Join Visceral Dance in their 10th anniversary season by attending their Winter Engagement February 17-19 and February 23-26 at the Visceral Dance Center. Photo by Visceral Dance.

 

Celebrating its 60th anniversary season, Giordano Dance Chicago performs on February 11 at the North Shore Center for the Performing Arts in Skokie.  Chicago Tap Theatre at 20: Tempo, Rhythm and Time” is the troupe’s 20th anniversary show at the Den Theatre, February 18-19.  Their anniversary gala follows Sunday’s show.  It’s Visceral Dance’s 10th anniversary season.  Their Winter Engagement is February 17-19 and February 23-26 at the Visceral Dance Center.

 

Be a part of Edra Soto’s largest exhibition to date by attending “The Myth of Closure /El Mito del Cierre” at the Cleve Carney Museum of Art in Glen Ellyn before it closes March 5. Photo courtesy of Cleve Carney Museum of Art.

 

Chicago-based artist Edra Soto is having a moment with two back-to-back exhibitions:

The Myth of Closure /El Mito del Cierre” continues through March 5 at the Cleve Carney Museum of Art in Glen Ellyn, and her largest exhibition to date, “Edra Soto: Destination/Destino: A Decade of Graft”  at the Hyde Park Art Center, is presented April 23 to August 6.

 

Focusing exclusively on the work of the Spanish surrealist artist Salvador Dalí from the 1930s, “Salvador Dalí: The Image Disappears,” curated by Caitlin Haskell, runs February 18-June 12 at The Art Institute of Chicago.  Later, when Dalí visited Chicago in the 1940s, he is said to have drawn on the table cloth when he dined and drank at the Ambassador East Hotel’s famed Pump Room restaurant.  During the early 1940s Dalí painted portraits of two women who married into two prominent Chicago families.  My colleague and publisher of Classic Chicago Magazine, Megan McKinney, wrote about the Dalí portraits of Adah Wilson McCormick and Claire Dux Swift in her brilliant Classic Chicago Dynasty series about the Deerings/McCormicks  and the Swifts.  Focusing on Dalí’a life in the 1970s, the movie “Dalíland” (2022) starring Ben Kingsley was shown at the Toronto Film Festival and Zurich Film Festival in September 2022.

 

Returning to where I began, Shakespeare often wrote about love and the heart.  “Hear my soul speak.

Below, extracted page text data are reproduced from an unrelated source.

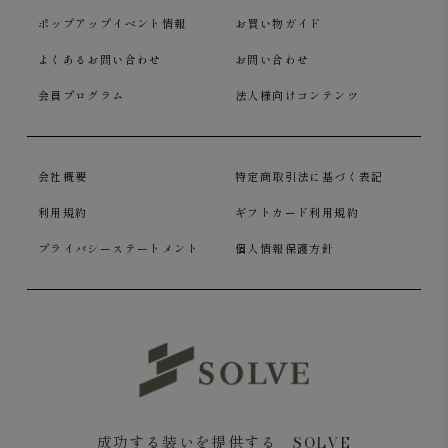
ポップアップイベント情報
お買い物ガイド
よくあるお問い合わせ
お問い合わせ
会員プログラム
法人様向けコンテンツ
会社概要
特定商取引法に基づく表記
利用規約
ギフトカード利用規約
プライバシーステートメント
個人情報保護方針
成功する装いを提供する SOLVE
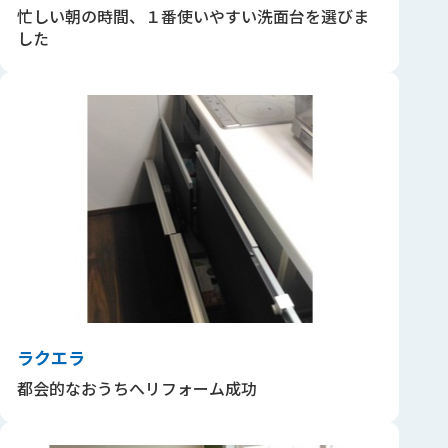
忙しい朝の時間、１番使いやすい洗面台を選びま
した
ラクエラ
都会的なおうちへリフォーム成功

Of the very instant that I saw you did my heart fly at your service” is from “The Tempest” – words to inspire a Valentine’s Day celebration on February 14.

 

 

Dates, times, locations and availability are subject to change.  Please stay healthy and safe and keep up with the latest COVID-19 information, protocols, mandates and guidelines.